● Dataset entries:
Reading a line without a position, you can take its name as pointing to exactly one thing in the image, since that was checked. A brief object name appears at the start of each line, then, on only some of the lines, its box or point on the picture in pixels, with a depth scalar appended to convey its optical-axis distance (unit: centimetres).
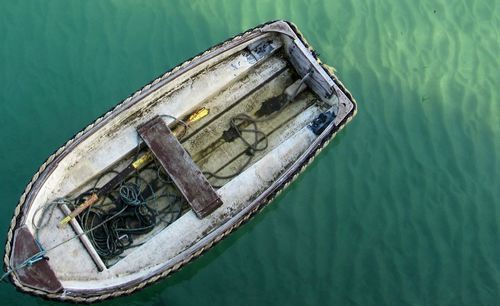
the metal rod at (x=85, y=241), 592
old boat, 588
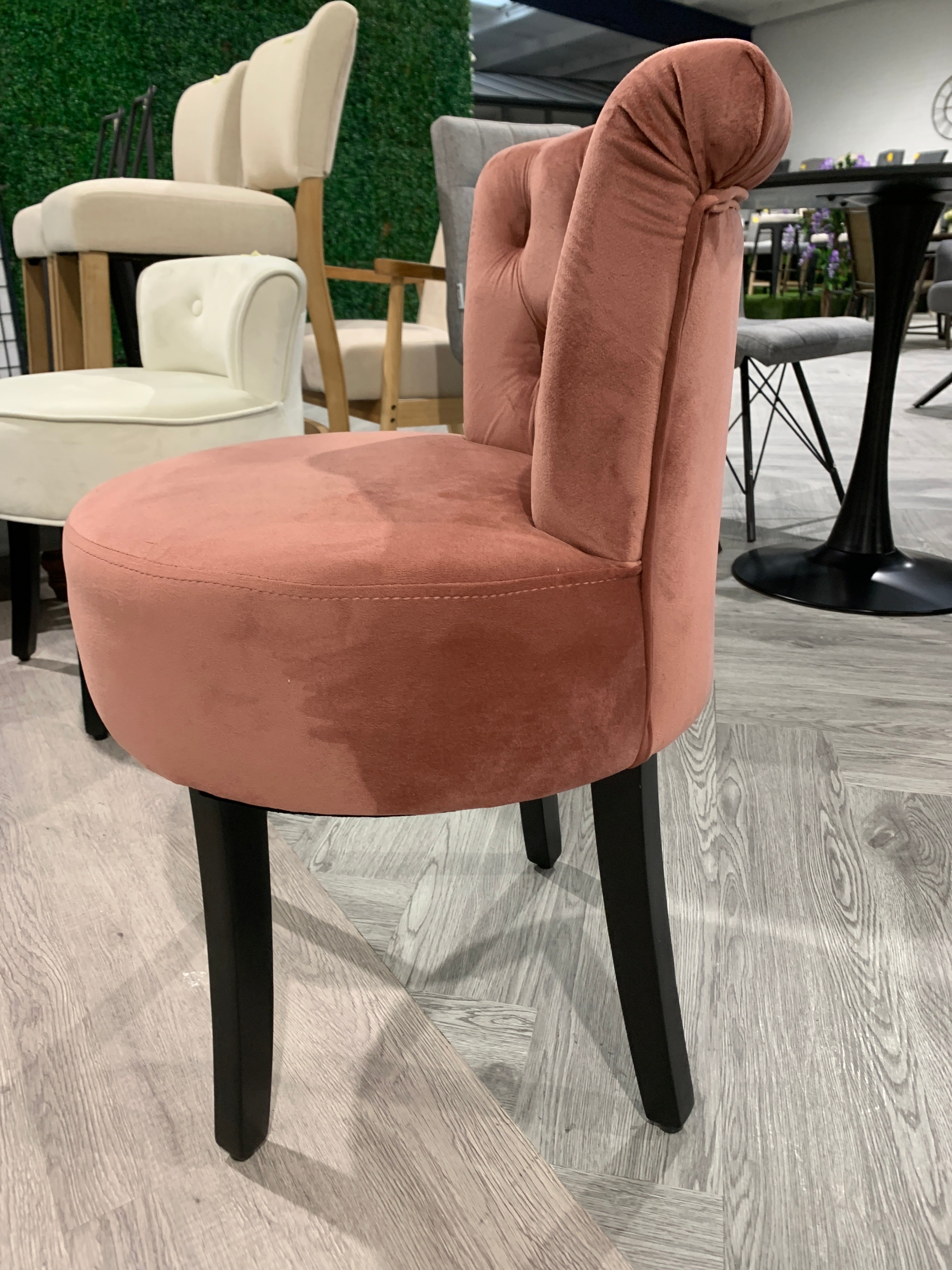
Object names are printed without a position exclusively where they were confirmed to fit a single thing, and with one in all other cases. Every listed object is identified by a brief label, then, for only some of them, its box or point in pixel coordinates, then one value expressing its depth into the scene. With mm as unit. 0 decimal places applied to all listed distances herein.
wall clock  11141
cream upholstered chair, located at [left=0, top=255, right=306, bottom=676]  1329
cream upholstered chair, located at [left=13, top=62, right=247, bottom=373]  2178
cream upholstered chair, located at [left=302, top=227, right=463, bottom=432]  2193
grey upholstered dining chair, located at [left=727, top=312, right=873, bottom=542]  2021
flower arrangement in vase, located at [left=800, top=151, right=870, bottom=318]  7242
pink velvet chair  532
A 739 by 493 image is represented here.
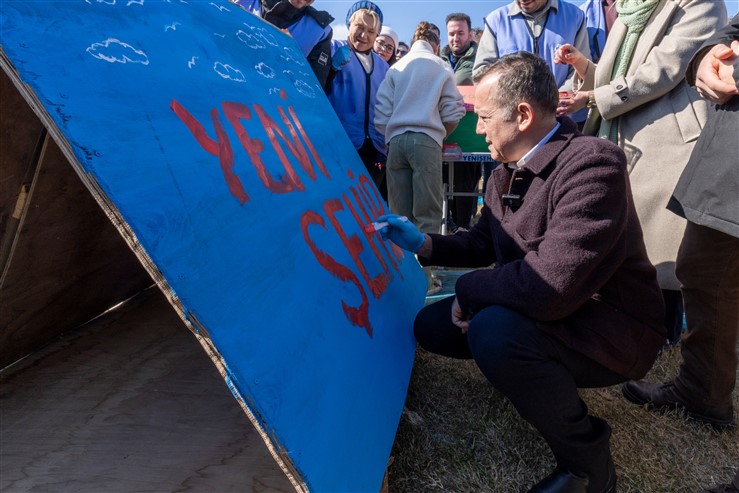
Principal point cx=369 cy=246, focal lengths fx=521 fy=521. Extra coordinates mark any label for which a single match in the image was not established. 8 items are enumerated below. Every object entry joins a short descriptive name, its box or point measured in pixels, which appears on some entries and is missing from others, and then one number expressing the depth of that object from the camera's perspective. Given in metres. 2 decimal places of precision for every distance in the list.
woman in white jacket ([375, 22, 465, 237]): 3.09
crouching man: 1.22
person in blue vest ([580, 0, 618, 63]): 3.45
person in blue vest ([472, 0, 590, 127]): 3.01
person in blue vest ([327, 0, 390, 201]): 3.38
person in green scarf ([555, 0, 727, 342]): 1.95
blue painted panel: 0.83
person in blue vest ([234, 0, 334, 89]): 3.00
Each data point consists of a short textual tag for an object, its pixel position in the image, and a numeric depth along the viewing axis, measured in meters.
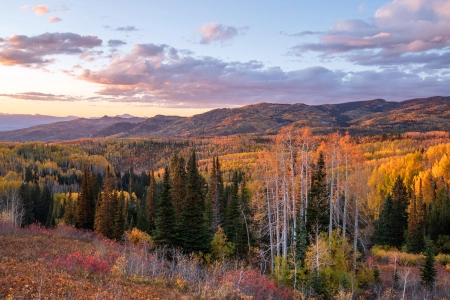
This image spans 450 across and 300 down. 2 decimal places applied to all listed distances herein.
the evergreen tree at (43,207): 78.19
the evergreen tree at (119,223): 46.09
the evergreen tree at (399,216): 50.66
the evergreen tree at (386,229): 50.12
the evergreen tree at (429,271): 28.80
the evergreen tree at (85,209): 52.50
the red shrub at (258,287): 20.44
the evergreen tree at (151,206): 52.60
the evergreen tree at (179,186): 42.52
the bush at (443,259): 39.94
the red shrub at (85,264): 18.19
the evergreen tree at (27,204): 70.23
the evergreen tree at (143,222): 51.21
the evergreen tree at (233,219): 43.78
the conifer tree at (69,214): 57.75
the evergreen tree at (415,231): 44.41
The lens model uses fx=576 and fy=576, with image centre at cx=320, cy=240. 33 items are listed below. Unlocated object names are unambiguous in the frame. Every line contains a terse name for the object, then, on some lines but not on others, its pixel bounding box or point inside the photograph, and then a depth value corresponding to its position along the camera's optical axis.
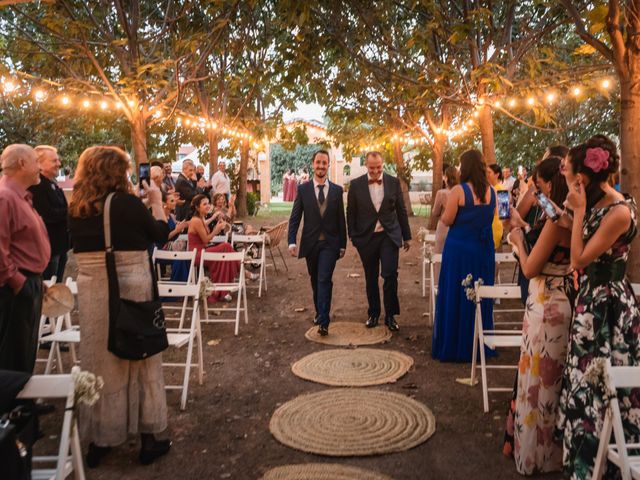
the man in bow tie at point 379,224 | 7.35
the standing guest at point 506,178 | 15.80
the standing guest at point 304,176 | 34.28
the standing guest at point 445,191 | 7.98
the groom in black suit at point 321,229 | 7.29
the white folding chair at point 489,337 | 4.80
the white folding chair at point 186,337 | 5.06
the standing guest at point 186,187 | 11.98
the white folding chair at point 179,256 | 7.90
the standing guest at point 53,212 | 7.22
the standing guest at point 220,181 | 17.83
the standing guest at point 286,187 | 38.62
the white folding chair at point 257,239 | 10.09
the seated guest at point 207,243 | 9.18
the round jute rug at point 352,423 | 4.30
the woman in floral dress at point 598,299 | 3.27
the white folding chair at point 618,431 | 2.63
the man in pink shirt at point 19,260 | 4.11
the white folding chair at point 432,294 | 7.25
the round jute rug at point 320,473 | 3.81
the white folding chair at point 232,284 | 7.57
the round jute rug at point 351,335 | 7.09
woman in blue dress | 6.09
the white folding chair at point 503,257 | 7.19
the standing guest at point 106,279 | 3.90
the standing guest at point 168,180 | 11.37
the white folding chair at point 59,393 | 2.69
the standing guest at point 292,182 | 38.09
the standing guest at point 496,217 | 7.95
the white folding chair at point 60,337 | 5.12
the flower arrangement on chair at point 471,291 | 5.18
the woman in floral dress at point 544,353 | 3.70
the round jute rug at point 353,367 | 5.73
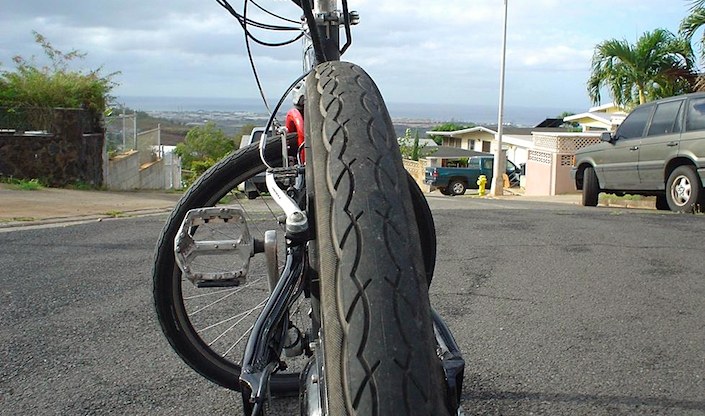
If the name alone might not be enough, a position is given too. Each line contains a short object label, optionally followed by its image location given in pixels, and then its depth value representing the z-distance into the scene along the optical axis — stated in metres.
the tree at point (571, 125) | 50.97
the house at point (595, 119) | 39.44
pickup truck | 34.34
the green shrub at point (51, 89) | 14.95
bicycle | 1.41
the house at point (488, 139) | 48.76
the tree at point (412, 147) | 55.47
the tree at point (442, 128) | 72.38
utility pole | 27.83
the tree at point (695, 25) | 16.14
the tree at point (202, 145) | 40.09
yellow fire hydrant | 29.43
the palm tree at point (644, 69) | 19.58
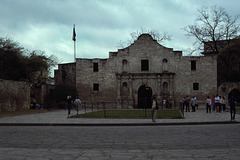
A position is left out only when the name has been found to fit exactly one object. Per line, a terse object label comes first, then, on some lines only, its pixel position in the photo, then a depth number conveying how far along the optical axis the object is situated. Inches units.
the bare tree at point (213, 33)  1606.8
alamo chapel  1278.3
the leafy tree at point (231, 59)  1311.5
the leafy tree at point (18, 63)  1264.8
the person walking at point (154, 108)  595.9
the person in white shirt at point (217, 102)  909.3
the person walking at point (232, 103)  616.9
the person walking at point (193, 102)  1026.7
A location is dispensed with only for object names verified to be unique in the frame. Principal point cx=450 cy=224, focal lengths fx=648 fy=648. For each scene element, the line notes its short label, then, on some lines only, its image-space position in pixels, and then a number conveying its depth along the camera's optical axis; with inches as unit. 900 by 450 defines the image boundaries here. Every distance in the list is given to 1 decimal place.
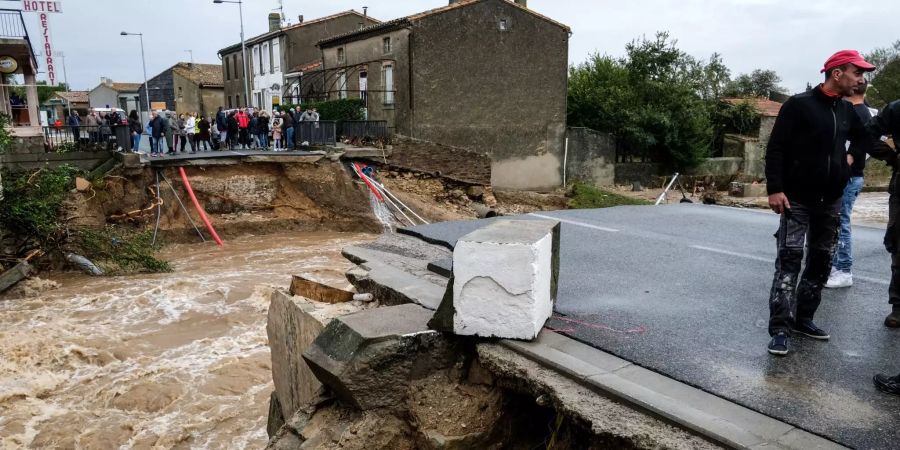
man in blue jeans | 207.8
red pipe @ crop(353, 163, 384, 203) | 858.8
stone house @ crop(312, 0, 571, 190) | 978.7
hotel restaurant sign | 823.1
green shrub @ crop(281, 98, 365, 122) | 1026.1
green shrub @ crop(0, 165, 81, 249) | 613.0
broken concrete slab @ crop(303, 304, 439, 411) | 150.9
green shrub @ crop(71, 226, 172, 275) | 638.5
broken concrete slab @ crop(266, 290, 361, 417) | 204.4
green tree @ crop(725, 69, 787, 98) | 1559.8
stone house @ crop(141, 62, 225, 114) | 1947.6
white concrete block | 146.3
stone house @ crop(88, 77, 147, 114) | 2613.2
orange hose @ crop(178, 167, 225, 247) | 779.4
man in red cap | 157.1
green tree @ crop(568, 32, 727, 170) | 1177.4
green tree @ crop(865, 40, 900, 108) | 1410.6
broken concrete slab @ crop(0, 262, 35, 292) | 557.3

● The task: Take from the entries every line that has the string "bottom".

● Response area:
cream upholstered chair, located at [left=0, top=255, right=306, bottom=676]  1329
cream upholstered chair, located at [left=13, top=62, right=247, bottom=373]  2178
cream upholstered chair, located at [left=302, top=227, right=463, bottom=432]  2193
grey upholstered dining chair, located at [left=727, top=312, right=873, bottom=542]  2021
flower arrangement in vase, located at [left=800, top=151, right=870, bottom=318]  7242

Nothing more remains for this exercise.